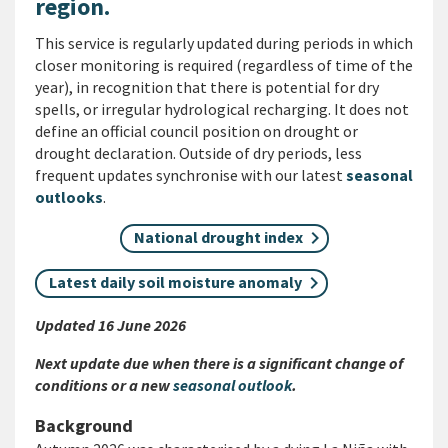
region.
This service is regularly updated during periods in which
closer monitoring is required (regardless of time of the
year), in recognition that there is potential for dry
spells, or irregular hydrological recharging. It does not
define an official council position on drought or
drought declaration. Outside of dry periods, less
frequent updates synchronise with our latest
seasonal
outlooks
.
National drought index
Latest daily soil moisture anomaly
Updated 16 June 2026
Next update due when there is a significant change of
conditions or a new
seasonal outlook
.
Background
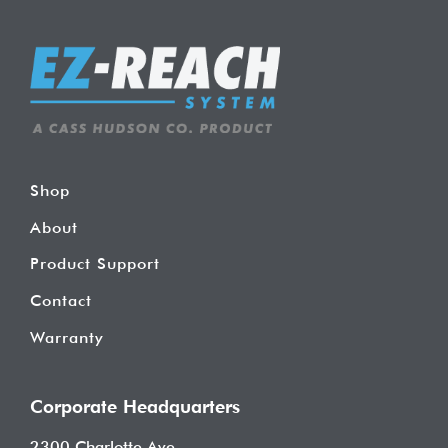
Shop
About
Product Support
Contact
Warranty
Corporate Headquarters
2300 Charlotte Ave.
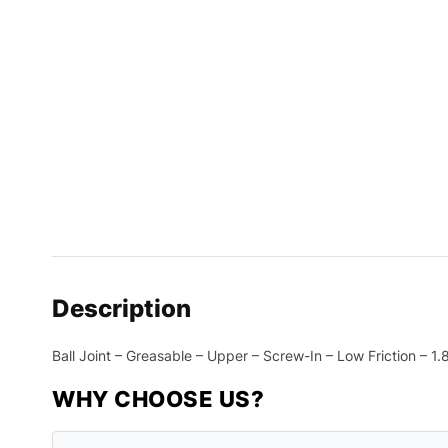
Description
Ball Joint – Greasable – Upper – Screw-In – Low Friction – 
WHY CHOOSE US?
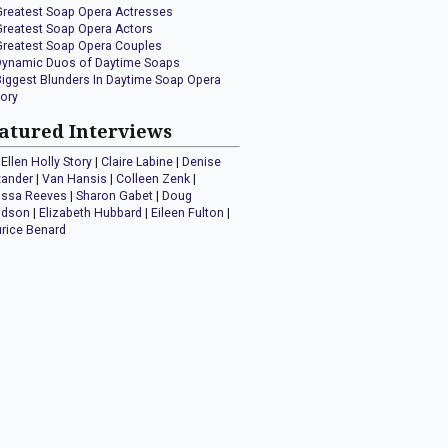
Greatest Soap Opera Actresses
Greatest Soap Opera Actors
Greatest Soap Opera Couples
Dynamic Duos of Daytime Soaps
Biggest Blunders In Daytime Soap Opera
tory
atured Interviews
Ellen Holly Story
|
Claire Labine
|
Denise
xander
|
Van Hansis
|
Colleen Zenk
|
issa Reeves
|
Sharon Gabet
|
Doug
idson
|
Elizabeth Hubbard
|
Eileen Fulton
|
rice Benard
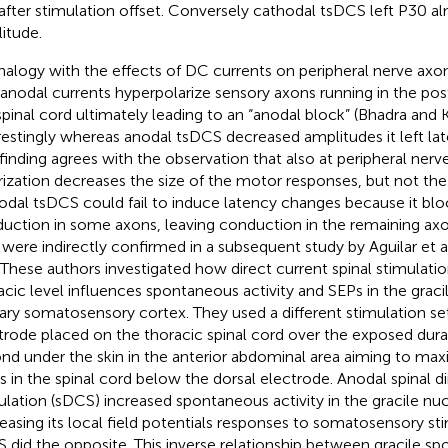
after stimulation offset. Conversely cathodal tsDCS left P30 
itude.
nalogy with the effects of DC currents on peripheral nerve ax
 anodal currents hyperpolarize sensory axons running in the po
spinal cord ultimately leading to an “anodal block” (Bhadra and 
restingly whereas anodal tsDCS decreased amplitudes it left la
 finding agrees with the observation that also at peripheral nerv
rization decreases the size of the motor responses, but not the la
nodal tsDCS could fail to induce latency changes because it bl
uction in some axons, leaving conduction in the remaining axo
 were indirectly confirmed in a subsequent study by Aguilar et al
. These authors investigated how direct current spinal stimulatio
acic level influences spontaneous activity and SEPs in the grac
ary somatosensory cortex. They used a different stimulation s
trode placed on the thoracic spinal cord over the exposed dura
nd under the skin in the anterior abdominal area aiming to max
s in the spinal cord below the dorsal electrode. Anodal spinal di
ulation (sDCS) increased spontaneous activity in the gracile nu
easing its local field potentials responses to somatosensory st
 did the opposite. This inverse relationship between gracile sp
****************
→ **Problem requirements**:
Aside from the pictures, repeat the listing exactly.

→ **Exercise response**:
region.
This service is regularly updated during periods in which
closer monitoring is required (regardless of time of the
year), in recognition that there is potential for dry
spells, or irregular hydrological recharging. It does not
define an official council position on drought or
drought declaration. Outside of dry periods, less
frequent updates synchronise with our latest
seasonal
outlooks
.
National drought index
Latest daily soil moisture anomaly
Updated 16 June 2026
Next update due when there is a significant change of
conditions or a new
seasonal outlook
.
Background
Shop
About
Product Support
Contact
Warranty
Corporate Headquarters
2300 Charlotte Ave.
Description
Ball Joint – Greasable – Upper – Screw-In – Low Friction – 
WHY CHOOSE US?
Greatest Soap Opera Actresses
Greatest Soap Opera Actors
Greatest Soap Opera Couples
Dynamic Duos of Daytime Soaps
Biggest Blunders In Daytime Soap Opera
tory
atured Interviews
Ellen Holly Story
|
Claire Labine
|
Denise
xander
|
Van Hansis
|
Colleen Zenk
|
issa Reeves
|
Sharon Gabet
|
Doug
idson
|
Elizabeth Hubbard
|
Eileen Fulton
|
rice Benard
after stimulation offset. Conversely cathodal tsDCS left P30 
itude.
nalogy with the effects of DC currents on peripheral nerve ax
 anodal currents hyperpolarize sensory axons running in the po
spinal cord ultimately leading to an “anodal block” (Bhadra and 
restingly whereas anodal tsDCS decreased amplitudes it left la
 finding agrees with the observation that also at peripheral nerv
rization decreases the size of the motor responses, but not the la
nodal tsDCS could fail to induce latency changes because it bl
uction in some axons, leaving conduction in the remaining axo
 were indirectly confirmed in a subsequent study by Aguilar et al
. These authors investigated how direct current spinal stimulatio
acic level influences spontaneous activity and SEPs in the grac
ary somatosensory cortex. They used a different stimulation s
trode placed on the thoracic spinal cord over the exposed dura
nd under the skin in the anterior abdominal area aiming to max
s in the spinal cord below the dorsal electrode. Anodal spinal di
ulation (sDCS) increased spontaneous activity in the gracile nu
easing its local field potentials responses to somatosensory st
 did the opposite. This inverse relationship between gracile sp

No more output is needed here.